→ **WORK TO BE COMPLETED**
In the productivity growth-accounting passage below, what is the one form of intangible capital that the national accounts data do not exclude?

→ **SOURCE**
In the BFS model that we adopt, firms vary the intensity of their factor use along all margins simultaneously, which makes the workweek a sufficient statistic for factor utilization in general. Lengthening the workweek boosts measured MFP growth in equations 3 and 4 as firms obtain more output from their capital and labor. Regarding adjustment costs, faster growth of investment spending relative to that of capital depresses measured MFP growth as firms divert resources from producing market output to installing new plant and equipment. The effects of factor utilization and adjustment costs drive a wedge between measured MFP growth and the true pace of improvement in technology $\dot {z}.$

Data, Calibration, and Measurement Issues

This section provides a brief overview of the data used for our aggregate growth accounting, discusses the calibration of key parameters, and addresses some important measurement issues.²² The national accounts data that we discuss here exclude virtually all forms of intangible capital except for investment in computer software. We defer the consideration of intangible capital until the next section.

Our dataset represents an up-to-date reading on productivity developments through 2006 based on data available as of the end of March 2007. We rely heavily on the dataset assembled by the Bureau of Labor Statistics (BLS) for its estimates of MFP in the private nonfarm business sector. This dataset extended through 2005 at the time we conducted the analysis for this paper. We extrapolated the series required for our framework through 2006, drawing largely on corresponding series in the NIPAs.

→ **EXTRACTED RECORDS**
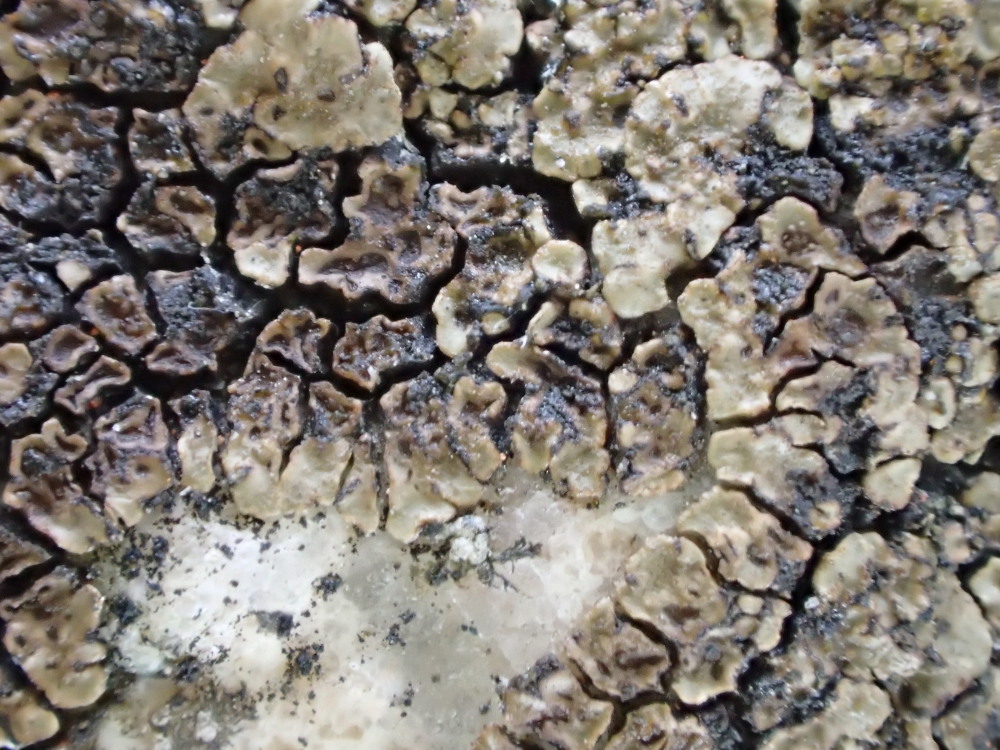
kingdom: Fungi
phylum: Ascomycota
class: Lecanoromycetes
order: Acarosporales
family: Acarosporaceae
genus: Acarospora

→ **SOLVED PROBLEM**
Investment in computer software.